REVISTA ELECTRÓNICA DE ESTUDIOS FILOLÓGICOS


Estupor y temblores
Amélie Nothomb [1]

 

 

         El señor Saito ya no me pedía que escribiera cartas a Adam Johnson ni a nadie. En realidad, ya no me pedía nada, salvo que le llevara cafés.

         Nada más normal que, cuando uno empieza a trabajar en una compañía nipona, iniciarse en el ochakumi –“la ceremonia del honorable té”-. Ya que era el único papel que me asignaban, me lo tomé con la máxima seriedad.

         Rápidamente, aprendí las costumbres de todo el mundo: para el señor Saito, un café corto a las ocho y media en punto. Para el señor Unaji, uno con leche con dos terrones de azúcar a las diez. Para el señor Mizuno, un cubilete de Coca – Cola cada hora. A las cinco de la tarde, un té inglés con un poco de leche para el señor Okada. Para Fubuki, un té verde a las nueve, un café corto a las doce, un té verde a las tres y un último café corto a las siete – siempre me daba las gracias con una educación cautivadora.

 

         Aquella humilde tarea pronto se reveló como el primer instrumento de mi perdición.

         Una mañana, el señor Saito me comunicó que el vicepresidente recibía en su despacho la visita de una importante delegación de una firma amiga:

         - Café para veinte.

         Entré en el despacho del señor Omochi con mi enorme bandeja y estuve mejor que perfecta: servía cada taza con sostenida humildad, salmodiando las más refinadas fórmulas de cortesía, bajando la mirada e inclinándome. Si existía una orden al mérito del ochakumi, debería haberme sido concedida.

         Unas horas más tarde, la delegación se marchó. La voz atronadora del inmenso señor Omochi gritó:

         - ¡Saito – san!

         Vi al señor Saito levantarse como movido por un resorte, ponerse lívido y correr hacia la guardia del vicepresidente. Los gritos del obeso resonaron detrás de la pared. Aunque no se entendía lo que decía, no parecía tratarse de nada amable.
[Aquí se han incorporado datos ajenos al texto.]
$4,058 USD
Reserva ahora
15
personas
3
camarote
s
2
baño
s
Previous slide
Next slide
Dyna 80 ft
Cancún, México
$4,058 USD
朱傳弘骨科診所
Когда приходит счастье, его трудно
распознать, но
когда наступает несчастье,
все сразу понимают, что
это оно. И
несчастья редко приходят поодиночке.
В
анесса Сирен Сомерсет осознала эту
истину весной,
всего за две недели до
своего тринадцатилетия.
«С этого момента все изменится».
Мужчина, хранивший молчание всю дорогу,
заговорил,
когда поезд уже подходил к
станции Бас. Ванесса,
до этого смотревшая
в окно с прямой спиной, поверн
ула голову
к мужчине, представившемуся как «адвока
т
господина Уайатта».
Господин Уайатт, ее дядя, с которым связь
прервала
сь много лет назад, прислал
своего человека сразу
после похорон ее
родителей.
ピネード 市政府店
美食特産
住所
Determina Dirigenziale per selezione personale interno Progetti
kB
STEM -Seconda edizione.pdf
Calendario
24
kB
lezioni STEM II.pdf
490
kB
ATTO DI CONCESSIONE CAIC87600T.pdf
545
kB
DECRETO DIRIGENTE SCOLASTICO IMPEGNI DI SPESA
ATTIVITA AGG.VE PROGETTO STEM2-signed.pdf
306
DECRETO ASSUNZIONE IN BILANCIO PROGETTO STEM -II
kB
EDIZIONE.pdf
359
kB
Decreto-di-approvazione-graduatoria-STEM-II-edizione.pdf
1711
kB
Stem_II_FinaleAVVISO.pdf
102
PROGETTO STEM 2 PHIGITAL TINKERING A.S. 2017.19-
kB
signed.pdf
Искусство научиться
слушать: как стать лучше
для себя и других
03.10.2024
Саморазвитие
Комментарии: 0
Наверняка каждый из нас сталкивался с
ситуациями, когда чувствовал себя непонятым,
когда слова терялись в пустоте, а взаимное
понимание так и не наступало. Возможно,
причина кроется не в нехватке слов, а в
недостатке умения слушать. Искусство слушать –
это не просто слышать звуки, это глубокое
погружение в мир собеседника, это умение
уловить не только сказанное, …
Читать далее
         El señor Saito regresó con el rostro descompuesto. Pensando que pesaba tres veces menos que su agresor, experimenté hacia él un estúpido ataque de ternura. Fue entonces cuando, en tono furioso, me llamó.

         Le seguí hasta su despacho vacío. Me habló con una cólera que le hacía balbucear:

         - ¡Ha indispuesto profundamente a la delegación de la firma amiga! ¡Ha servido el café utilizando fórmulas que sugerían que sabía hablar perfectamente japonés!

         - Es que no lo hablo tan mal, Saito – san.

         - ¡Cállese! ¿Con qué derecho se atreve a defenderse? El señor Omochi está muy enojado con usted. Ha creado un ambiente irrespirable en la reunión de esta mañana: ¿cómo iban a sentirse cómodos nuestros socios ante una blanca que comprendía su idioma? De ahora en adelante, no hablará nunca más japonés.

         Le miré con los ojos abiertos como platos:

         - ¿Perdone?

         - Usted ya no sabe japonés. ¿Ha quedado claro?

         - ¡Pero si Yumimoto me contrató precisamente por mi dominio del japonés!

         - Me da igual. Le ordeno que no entienda japonés.

         - Eso es imposible. Nadie puede acatar una orden semejante.

         - Siempre existe un modo de obedecer. Eso es lo que los cerebros occidentales deberían comprender.

         “Ya empezamos”, pensé antes de proseguir:

         - Quizás el cerebro nipón sea capaz de obligarse a sí mismo a olvidar un idioma. El cerebro occidental carece de esos recursos.

         Aquel extravagante argumento pareció convencer al señor Saito.

         - Inténtelo de todos modos. O, por lo menos, haga como que lo intenta. Ha recibido órdenes al respecto. ¿Me ha comprendido?

         El tono era seco y tajante.

         Cuando regresé a mi despacho, algo debió de notarme Fubuki, ya que me dedicó una mirada dulce y preocupada. Permanecí abatida durante un largo rato, preguntándome qué actitud debía adoptar.



[1] Círculo de Lectores, Barcelona, 2001 (pp. 14 – 17).